La Fondation Toya a organisé, dimanche dernier, la cérémonie de clôture de son programme « Kore Tifi ». Cette activité s’est déroulée en son local à Delmas 60 avec les bénéficiaires autour du slogan : filles leaders aujourd’hui, femmes leaders demain. Ce programme d’encadrement et de renforcement des capacités des filles touche à sa fin, les responsables croient que la lutte pour une société équilibrée ne devra jamais s’arrêter.
À Delmas 60, il est 11 heures moins. Les acteurs de Kore Tifi se réunissent pour une cérémonie d’hommage et d’adieu. La salle est remplie à craquer. C’est un mariage de mauve, de blanc et d’orange qui forme ce décor bien planté accueillant la foule. Avec deux rangées de jeunes filles accompagnées de quelques membres de leurs familles, l’ambiance se déchire sous la houlette de deux d’entre elles qui mènent la danse. Animations musicales, chants, théâtres, slam, danses, les jeunes de la Fondation Toya plient le monde dans un instant de bonheur.
« C’est avec un sentiment de satisfaction que nous clôturons ce programme. On met un terme à nos activités, mais la bataille continue », clame Mialove Barthelemy, la coordonnatrice de projet à Fondation Toya, exprimant fierté et nostalgie de se voir à deux doigts de terminer cette mission combien passionnante. Ce projet implanté depuis 2019 dans les communautés de Carradeux et de Delmas 60, entre autres, avait pour objectif de conscientiser les communautés sur les violences exercées à l’égard des femmes et des filles et sur le VIH SIDA, tout en augmentant le leadership féminin dans ces communautés.
Une centaine de filles ont bénéficié de ce programme à travers les clubs implantés par la Fondation. « Nous clôturons le programme avec 100 filles dans quatre clubs différents à raison de 25 par club », explique fièrement la coordonnatrice dans sa veste grise. « Parmi les quatre clubs, nous en avons deux qui accueillent des filles de 8 à 15 ans, et les deux autres, celles de 15 à 19 ans », a-t-elle précisé. Si les clubs n’arrivent pas à stopper la violence dans leurs zones cible, Mme Barthelemy croit qu’ils parviennent dans une certaine mesure, à la réduire et à ériger des garde-fous contre sa multiplication.
« Nous avons réalisé au moins 15 activités par semaine dans les communautés. Au moins 300 personnes sont touchées par trimestre », ajoute la coordonnatrice de projet, précisant que la fondation, à travers ses activités, arrive à conscientiser les gens et parvient à changer le comportement des filles face aux actes de violence. « La question du viol par exemple, ne peut pas être vue uniquement dans un angle juridique, il faut regarder la culture, l’éducation des gens et autres paramètres qui influencent leur vision des choses ».
« Au départ, j’étais terriblement timide.
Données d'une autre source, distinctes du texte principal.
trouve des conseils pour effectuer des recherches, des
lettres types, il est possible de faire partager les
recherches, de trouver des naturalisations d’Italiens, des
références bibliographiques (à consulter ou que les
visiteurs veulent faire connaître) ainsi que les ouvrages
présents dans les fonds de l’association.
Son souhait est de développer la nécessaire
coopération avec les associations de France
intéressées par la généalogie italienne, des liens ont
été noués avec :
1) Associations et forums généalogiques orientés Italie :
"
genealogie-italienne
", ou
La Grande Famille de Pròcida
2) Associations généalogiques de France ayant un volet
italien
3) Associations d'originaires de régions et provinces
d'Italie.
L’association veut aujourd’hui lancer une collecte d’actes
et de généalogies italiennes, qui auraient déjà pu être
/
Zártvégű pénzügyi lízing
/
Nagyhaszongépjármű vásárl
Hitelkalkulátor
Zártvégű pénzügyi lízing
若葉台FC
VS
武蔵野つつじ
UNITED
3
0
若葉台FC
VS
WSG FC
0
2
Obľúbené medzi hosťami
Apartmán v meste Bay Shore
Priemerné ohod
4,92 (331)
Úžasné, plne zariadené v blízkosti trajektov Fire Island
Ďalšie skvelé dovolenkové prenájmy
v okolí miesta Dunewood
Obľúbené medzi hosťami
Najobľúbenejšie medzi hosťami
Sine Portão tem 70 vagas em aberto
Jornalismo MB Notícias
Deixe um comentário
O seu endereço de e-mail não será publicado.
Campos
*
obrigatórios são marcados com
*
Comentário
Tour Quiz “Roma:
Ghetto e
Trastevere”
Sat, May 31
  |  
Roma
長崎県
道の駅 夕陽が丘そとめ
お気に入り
Je ne pouvais même pas parler. Mais le club m’a transformé », témoigne Djomaylie Laurine Placide, une adolescente de 13 ans. Elle déclare que le programme a changé sa vision du monde, d’elle-même et des autres. « Ce qui m’a le plus marqué, c’est mon comportement discriminatoire à l’égard des autres. J’avais l’habitude de stigmatiser et de discriminer ceux et celles qui ne sont pas comme moi, surtout les personnes handicapées. Au club, j’ai appris à respecter leurs droits. Je n’agis plus de la sorte », nous confie avec sérénité, celle qui prépare son examen de 9e AF, soulignant qu’elle a déjà participé à une activité visant à sensibiliser les gens sur le respect des droits des personnes handicapées.
À côté d’elle, une fille au teint clair nous parle. Vertu d’une robe en carabella, ornementée de chaînes, de boucles d’oreilles, de petits anneaux posés sur les doigts, Louis-Shama Joseph ne marche pas ses mots. « Nous les femmes et les filles, nous avons des droits, nous avons le pouvoir et nous avons notre place dans la société », revendique la jeune fille de 18 ans. À entendre Louis-Shama, elle est dorénavant, plus que jamais équipée et déterminée pour défendre sa cause. « Aujourd’hui, avec fierté, courage et détermination, je suis prête à mener cette lutte avec tout ce que j’ai appris pendant mes quatre ans au club de Kore Tifi », termine-t-elle.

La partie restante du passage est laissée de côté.